Reduction of suffering is both a real-world strategy and a moral choice.

You’re mistaking emotional stance for epistemic method. What you’re calling “optimism” isn’t wishful thinking. It’s a methodologically based refusal to collapse uncertainty into certainty, to keep probability distinct from necessity.

You appear to be projecting again. Your stance is clinging to a hope based on the tiny possibility that humanity will deviate from the trends that have culminated into our current state. That is wishful thinking. Optimism. My assertion is that the trends we've observed will continue: much like the object in motion that stays in motion, our trajectory will remain unchanged unless we apply an opposing force of enough magnitude to turn us around - and so far humanity has not shown any willingness to do so. A minority of us have expressed the desire to do so, but that isn't going to cut it.

You’re substituting anecdote and grievance for argument

Climate data and global political trends are not anecdote.

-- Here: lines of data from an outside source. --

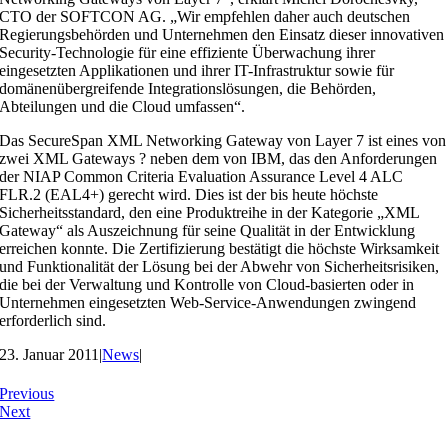
CTO der SOFTCON AG. „Wir empfehlen daher auch deutschen
Regierungsbehörden und Unternehmen den Einsatz dieser innovativen
Security-Technologie für eine effiziente Überwachung ihrer
eingesetzten Applikationen und ihrer IT-Infrastruktur sowie für
domänenübergreifende Integrationslösungen, die Behörden,
Abteilungen und die Cloud umfassen“.
Das SecureSpan XML Networking Gateway von Layer 7 ist eines von
zwei XML Gateways ? neben dem von IBM, das den Anforderungen
der NIAP Common Criteria Evaluation Assurance Level 4 ALC
FLR.2 (EAL4+) gerecht wird. Dies ist der bis heute höchste
Sicherheitsstandard, den eine Produktreihe in der Kategorie „XML
Gateway“ als Auszeichnung für seine Qualität in der Entwicklung
erreichen konnte. Die Zertifizierung bestätigt die höchste Wirksamkeit
und Funktionalität der Lösung bei der Abwehr von Sicherheitsrisiken,
die bei der Verwaltung und Kontrolle von Cloud-basierten oder in
Unternehmen eingesetzten Web-Service-Anwendungen zwingend
erforderlich sind.
23. Januar 2011
|
News
|
Previous
Next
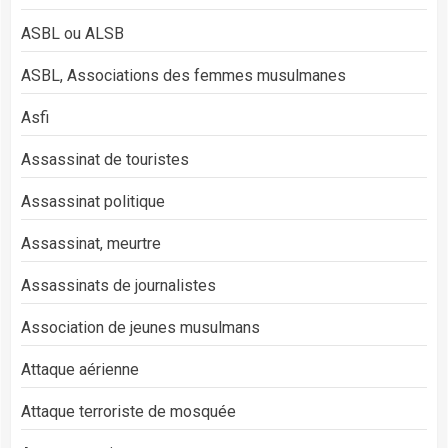
ASBL ou ALSB
ASBL, Associations des femmes musulmanes
Asfi
Assassinat de touristes
Assassinat politique
Assassinat, meurtre
Assassinats de journalistes
Association de jeunes musulmans
Attaque aérienne
Attaque terroriste de mosquée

I've only brought anecdote into this conversation a single time, which I prefaced by specifically calling out as anecdote.

Are there counterfactual statements?: What specific intervention would falsify your claim?

No. Humanity as a whole, including its governments, corporations, and individuals would need to unify under the goal of, at the very least, stabilizing our climate. That would give us the time we need fix the other shit like civil liberties. Not only are we not doing that, we are actively accelerating in the opposite direction.

Probability: Are you claiming zero probability or very low probability? Be numeric if you can.

Very low. The problem isn't that humanity doesn't have the power to turn this around, the problem is that it's refusing. I can't quantify that any more than I could a type 2 diabetic subsisting on a diet of candy bars and soda: I can scream about how each mouthful is pushing them closer to a death that they're already standing on the edge of; but this just amuses them because they think it makes me a 'triggered lib' or some shit.

Value disclosure: Is this conclusion driven by empirical expectation or by moral preference? Label it and throw it into one of these two bins.

That is a false dichotomy. My conclusion is based on the empirical data of climate and political trends; and the moral preference of not willingly subjecting anyone to that cruelty.